Task directions: Where a line below holds the string "Warszawa", copy that line.

Data listing:
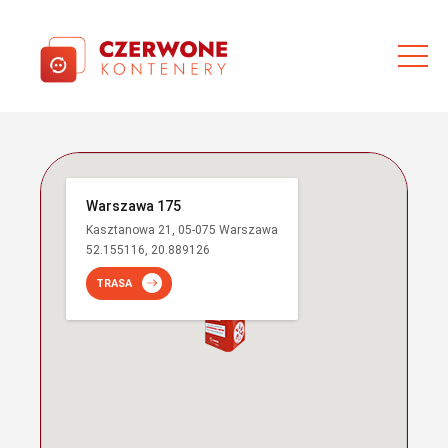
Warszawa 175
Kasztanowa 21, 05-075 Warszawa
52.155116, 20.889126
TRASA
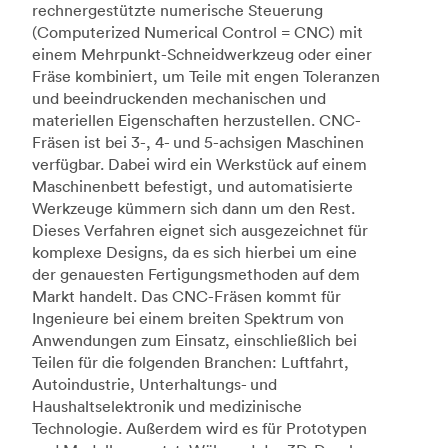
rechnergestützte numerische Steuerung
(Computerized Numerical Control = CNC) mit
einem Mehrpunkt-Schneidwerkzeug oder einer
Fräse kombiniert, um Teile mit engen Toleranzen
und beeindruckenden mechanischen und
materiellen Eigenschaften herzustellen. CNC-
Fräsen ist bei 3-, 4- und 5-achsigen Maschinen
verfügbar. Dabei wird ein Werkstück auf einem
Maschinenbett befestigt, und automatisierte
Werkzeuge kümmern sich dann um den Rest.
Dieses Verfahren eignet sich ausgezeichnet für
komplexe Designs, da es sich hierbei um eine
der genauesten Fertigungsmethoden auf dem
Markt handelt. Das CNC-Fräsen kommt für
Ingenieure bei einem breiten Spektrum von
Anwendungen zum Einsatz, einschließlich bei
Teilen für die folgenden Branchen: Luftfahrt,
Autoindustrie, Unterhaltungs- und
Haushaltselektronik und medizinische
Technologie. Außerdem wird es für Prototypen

Output for this exercise:
Warszawa 175
Kasztanowa 21, 05-075 Warszawa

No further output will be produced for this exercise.